- Film poster
- Directed by: Emmanuel Gras
- Written by: Emmanuel Gras
- Release date: 23 May 2017 (Cannes);
- Running time: 96 minutes
- Country: France
- Language: French

= Makala (film) =

2017 film

Makala is a 2017 French documentary film directed by Emmanuel Gras. It was screened in the Critics' Week section at the 2017 Cannes Film Festival. At Cannes, it won the Nespresso Grand Prize.

==Synopsis==
The story begins without explanation of what the young man, Kabwita, is planning to do. He walks through scattered scrub, and begins to cut down a tree. It seems to be a task too great for one man and his simple axe. Eventually the tree falls, he dismembers it, and builds a huge charcoal oven for it. Over time, the wood converts to charcoal and he loads it into several sacks, which he attaches to a bicycle and begins the journey to a nearby city, 50 km away, to sell it. He hopes to earn enough money to be able to buy roofing iron, so he can build a better house in the village of Kolwezi, for his family, who have been reduced to roasting rats for sustenance.

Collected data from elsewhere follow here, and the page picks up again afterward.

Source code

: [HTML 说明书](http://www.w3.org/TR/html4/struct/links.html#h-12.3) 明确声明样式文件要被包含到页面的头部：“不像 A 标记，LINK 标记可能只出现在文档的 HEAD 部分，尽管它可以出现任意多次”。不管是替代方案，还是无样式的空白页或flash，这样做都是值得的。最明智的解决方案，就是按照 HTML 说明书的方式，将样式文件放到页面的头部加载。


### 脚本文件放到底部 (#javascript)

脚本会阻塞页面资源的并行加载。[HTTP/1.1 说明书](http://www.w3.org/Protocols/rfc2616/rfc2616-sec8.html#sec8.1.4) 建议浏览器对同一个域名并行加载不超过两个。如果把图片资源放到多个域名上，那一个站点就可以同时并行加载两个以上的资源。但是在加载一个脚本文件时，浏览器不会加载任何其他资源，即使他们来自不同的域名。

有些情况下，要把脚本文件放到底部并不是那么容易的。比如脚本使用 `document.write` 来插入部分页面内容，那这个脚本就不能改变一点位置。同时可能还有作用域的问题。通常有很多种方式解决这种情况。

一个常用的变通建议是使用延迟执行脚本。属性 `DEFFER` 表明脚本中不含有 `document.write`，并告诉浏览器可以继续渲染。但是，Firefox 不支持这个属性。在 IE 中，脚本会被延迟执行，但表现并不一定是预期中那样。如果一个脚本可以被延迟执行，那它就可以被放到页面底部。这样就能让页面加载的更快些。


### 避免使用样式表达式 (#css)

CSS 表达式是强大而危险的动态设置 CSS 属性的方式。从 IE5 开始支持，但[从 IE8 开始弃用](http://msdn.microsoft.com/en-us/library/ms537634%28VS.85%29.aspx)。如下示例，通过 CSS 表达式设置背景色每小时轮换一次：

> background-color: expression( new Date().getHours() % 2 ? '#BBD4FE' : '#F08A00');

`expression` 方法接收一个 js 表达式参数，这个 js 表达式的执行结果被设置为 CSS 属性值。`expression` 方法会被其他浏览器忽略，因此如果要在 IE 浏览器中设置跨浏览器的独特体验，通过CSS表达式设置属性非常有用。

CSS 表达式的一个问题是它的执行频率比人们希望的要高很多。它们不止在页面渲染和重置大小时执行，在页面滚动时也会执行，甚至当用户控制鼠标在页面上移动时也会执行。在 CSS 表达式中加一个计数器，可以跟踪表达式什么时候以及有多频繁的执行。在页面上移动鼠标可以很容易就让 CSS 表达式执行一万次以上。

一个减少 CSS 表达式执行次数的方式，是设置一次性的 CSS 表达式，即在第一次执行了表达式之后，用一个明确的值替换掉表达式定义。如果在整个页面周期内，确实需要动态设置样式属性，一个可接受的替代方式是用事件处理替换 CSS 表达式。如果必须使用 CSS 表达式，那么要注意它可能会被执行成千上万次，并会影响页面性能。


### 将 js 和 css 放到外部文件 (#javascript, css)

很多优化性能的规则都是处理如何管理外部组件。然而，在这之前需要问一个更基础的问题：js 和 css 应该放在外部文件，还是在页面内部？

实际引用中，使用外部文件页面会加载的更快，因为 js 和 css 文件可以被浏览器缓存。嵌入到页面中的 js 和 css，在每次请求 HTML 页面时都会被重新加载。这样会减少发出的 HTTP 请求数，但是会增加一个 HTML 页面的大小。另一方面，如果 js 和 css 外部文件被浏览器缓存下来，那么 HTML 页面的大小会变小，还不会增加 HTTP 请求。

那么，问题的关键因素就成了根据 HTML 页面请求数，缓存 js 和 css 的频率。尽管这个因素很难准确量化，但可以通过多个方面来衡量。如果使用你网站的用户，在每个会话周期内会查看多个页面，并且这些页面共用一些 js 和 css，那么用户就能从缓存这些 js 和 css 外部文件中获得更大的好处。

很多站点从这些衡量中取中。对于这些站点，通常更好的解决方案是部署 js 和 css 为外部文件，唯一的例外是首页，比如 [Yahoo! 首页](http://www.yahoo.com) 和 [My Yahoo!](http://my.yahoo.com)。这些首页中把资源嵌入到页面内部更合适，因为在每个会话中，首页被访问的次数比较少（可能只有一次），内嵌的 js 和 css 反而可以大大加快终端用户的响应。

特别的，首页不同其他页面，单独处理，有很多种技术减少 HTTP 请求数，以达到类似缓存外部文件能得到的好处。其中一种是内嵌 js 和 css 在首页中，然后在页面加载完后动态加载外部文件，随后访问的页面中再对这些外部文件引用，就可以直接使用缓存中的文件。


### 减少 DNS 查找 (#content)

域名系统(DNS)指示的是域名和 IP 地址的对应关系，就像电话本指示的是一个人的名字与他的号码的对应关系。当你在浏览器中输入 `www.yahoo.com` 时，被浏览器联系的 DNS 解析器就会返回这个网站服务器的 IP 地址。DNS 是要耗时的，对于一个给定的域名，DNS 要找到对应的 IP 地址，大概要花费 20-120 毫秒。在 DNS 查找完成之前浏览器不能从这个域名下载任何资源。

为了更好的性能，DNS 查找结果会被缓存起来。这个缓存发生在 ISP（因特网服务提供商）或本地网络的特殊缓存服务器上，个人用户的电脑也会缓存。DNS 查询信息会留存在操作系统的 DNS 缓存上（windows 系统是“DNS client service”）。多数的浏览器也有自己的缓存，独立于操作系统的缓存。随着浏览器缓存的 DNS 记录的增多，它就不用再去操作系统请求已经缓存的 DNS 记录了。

One of his children has a stomach ailment. There are others on the road as he approaches the city, pushing the heavily loaded bicycle. Extortionate toll pirates take one of his sacks as payment to let him pass on the road, and in the city he finds his price is continually beaten down. He buys some medicine for his child, but at an exorbitant price. Eventually he has sold all the charcoal but the roofing iron he wants is too expensive. He cannot buy any of it. He goes to a religious meeting, where a pastor sings and the desperate participants seem to gain hope from the fervour, words and rhythms of the meeting.